# [What you are asked to do]
When you reach the line that contains "- T11 vertebra: bounding", please begin copying, and carry on exactly to the last line of the material, leaving out every picture.

------------------------

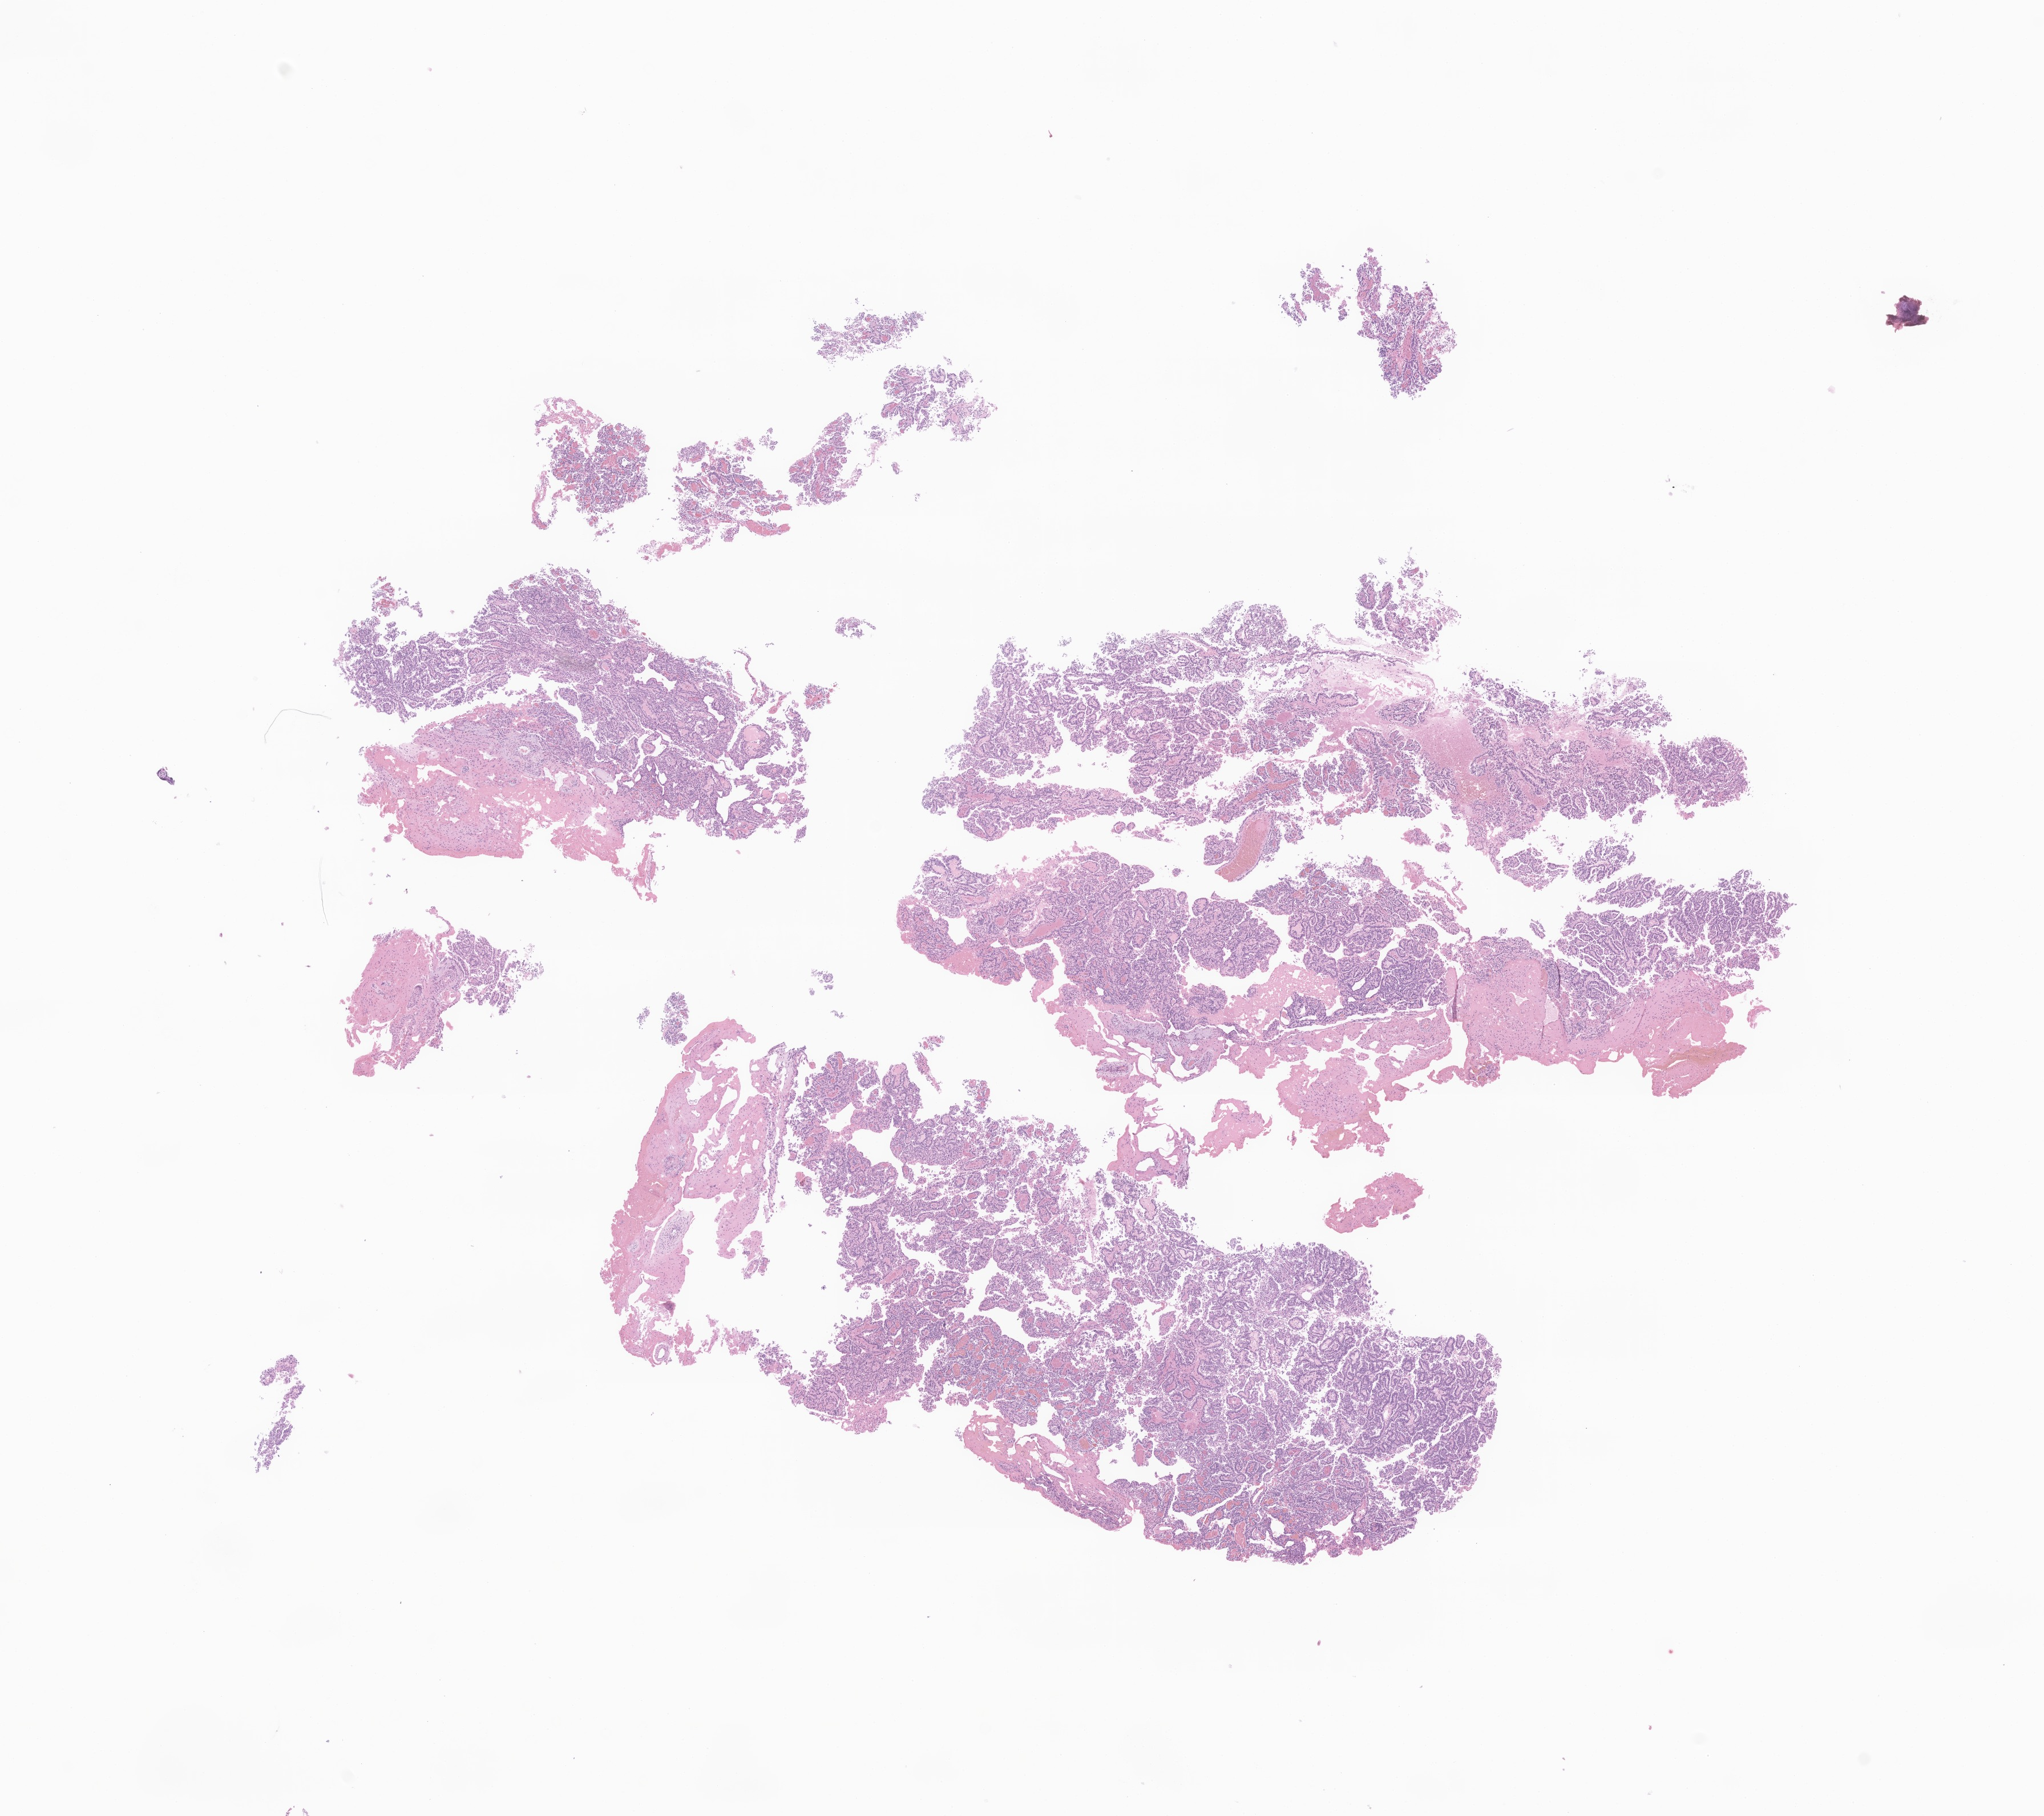
Whole-slide image, haematoxylin and eosin stain of tumor tissue from the brain — whole scanned area (about 15.1 x 13.4 mm) shown as a low-resolution overview, formalin-fixed, paraffin-embedded (FFPE) tissue. Patient male; age 840 days (about 2.3 years).
• recorded diagnosis: Choroid plexus papilloma, NOS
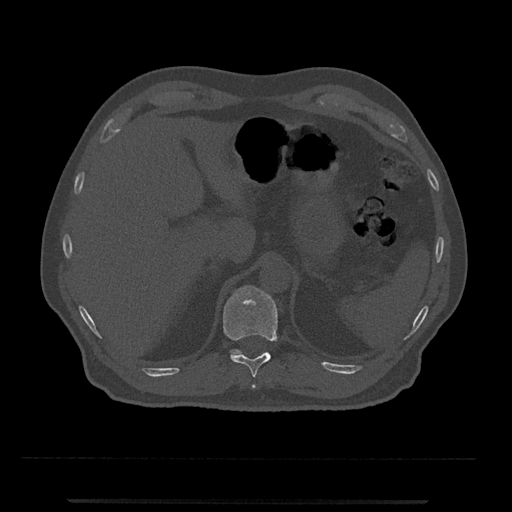
CT including the spine, one axial slice. Slice 454 of 797 in the series (ordered by position). Reconstruction kernel Br40s/3. 120 kVp. Bone window (W 1800 / L 400 HU). 0.5 mm slice thickness. 512 × 512 image matrix, field of view 419 × 419 mm. Male patient, age 63 years. From the clinical record (not read from this slice): primary cancer: prostate.
Annotated regions visible in this slice (semi-automatic segmentation, software-assisted and operator-edited):
- T11 vertebra: bounding box (x1, y1, x2, y2) in pixels: (223, 286, 278, 388)
- T12 vertebra: (230, 349, 242, 358)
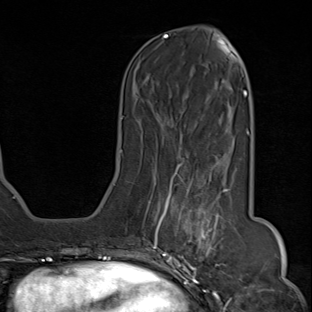
Breast MRI (dynamic contrast-enhanced), one axial slice. Slice 31 of 80 in the series (ordered by position). Cropped to one breast. Dynamic contrast-enhanced series, time point 2 of 8 at this slice position (early post-contrast). 1.5 T. TE 1.8 ms, TR 4.3 ms. 2 mm slice thickness. 312 × 312 image matrix, field of view 232 × 232 mm. Female patient.
Annotated regions visible in this slice (semi-automatically segmented with operator editing):
- enhancing-tissue mask used for the functional tumour volume (all voxels passing the contrast-enhancement thresholds inside the analysis volume; usually the tumour): box from (x=143, y=157) to (x=232, y=284) px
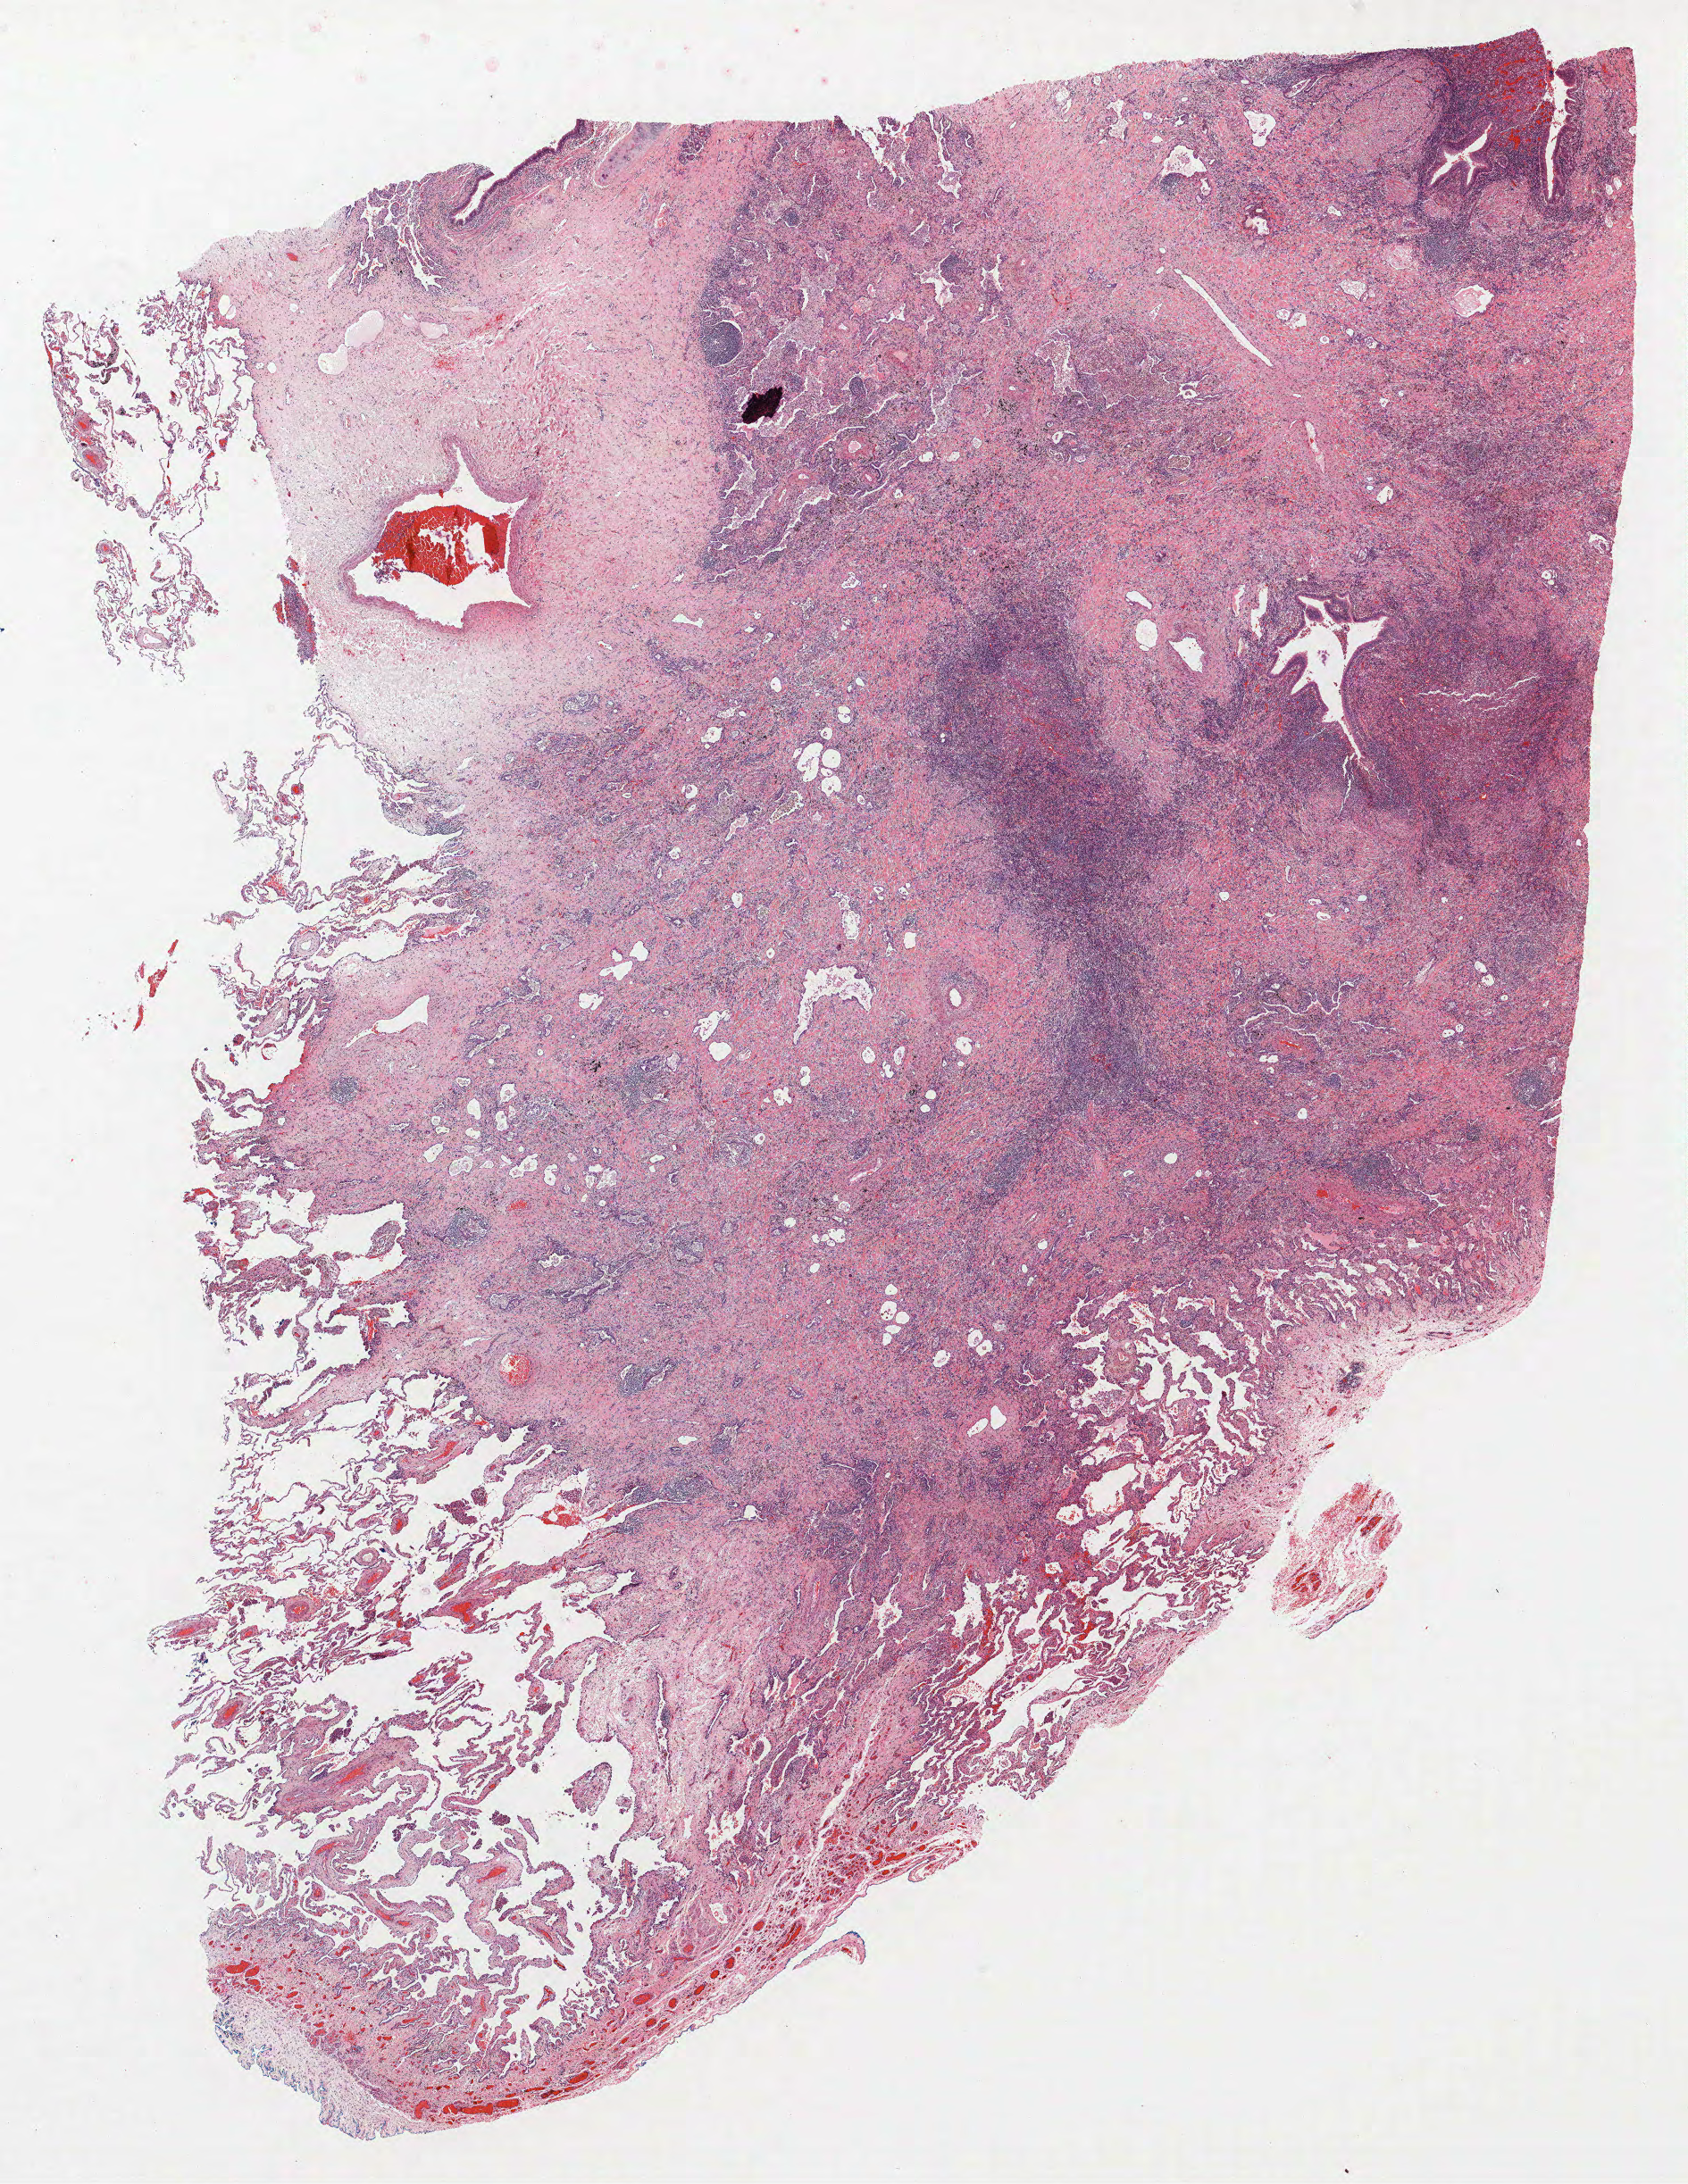
H&E whole-slide image — a low-resolution overview of the entire scanned area, about 15.1 x 19.6 mm (acquisition: 40x scan). Formalin-fixed paraffin-embedded (FFPE) section. Lung. Male, age 58 at enrolment. Current smoker at enrolment. Grade: moderately differentiated (G2).
Tumour size (pathology): 11 mm. Primary tumour location (clinical record): right lower lobe. ICD-O-3 topography: lower lobe of lung (C34.3). Stage (AJCC 6th edition): IA. Participant's lung-cancer diagnosis: Squamous cell carcinoma, large cell, nonkeratinizing, NOS.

------------------------

# [Written reply]
- T11 vertebra: bounding box (x1, y1, x2, y2) in pixels: (223, 286, 278, 388)
- T12 vertebra: (230, 349, 242, 358)
Breast MRI (dynamic contrast-enhanced), one axial slice. Slice 31 of 80 in the series (ordered by position). Cropped to one breast. Dynamic contrast-enhanced series, time point 2 of 8 at this slice position (early post-contrast). 1.5 T. TE 1.8 ms, TR 4.3 ms. 2 mm slice thickness. 312 × 312 image matrix, field of view 232 × 232 mm. Female patient.
Annotated regions visible in this slice (semi-automatically segmented with operator editing):
- enhancing-tissue mask used for the functional tumour volume (all voxels passing the contrast-enhancement thresholds inside the analysis volume; usually the tumour): box from (x=143, y=157) to (x=232, y=284) px
H&E whole-slide image — a low-resolution overview of the entire scanned area, about 15.1 x 19.6 mm (acquisition: 40x scan). Formalin-fixed paraffin-embedded (FFPE) section. Lung. Male, age 58 at enrolment. Current smoker at enrolment. Grade: moderately differentiated (G2).
Tumour size (pathology): 11 mm. Primary tumour location (clinical record): right lower lobe. ICD-O-3 topography: lower lobe of lung (C34.3). Stage (AJCC 6th edition): IA. Participant's lung-cancer diagnosis: Squamous cell carcinoma, large cell, nonkeratinizing, NOS.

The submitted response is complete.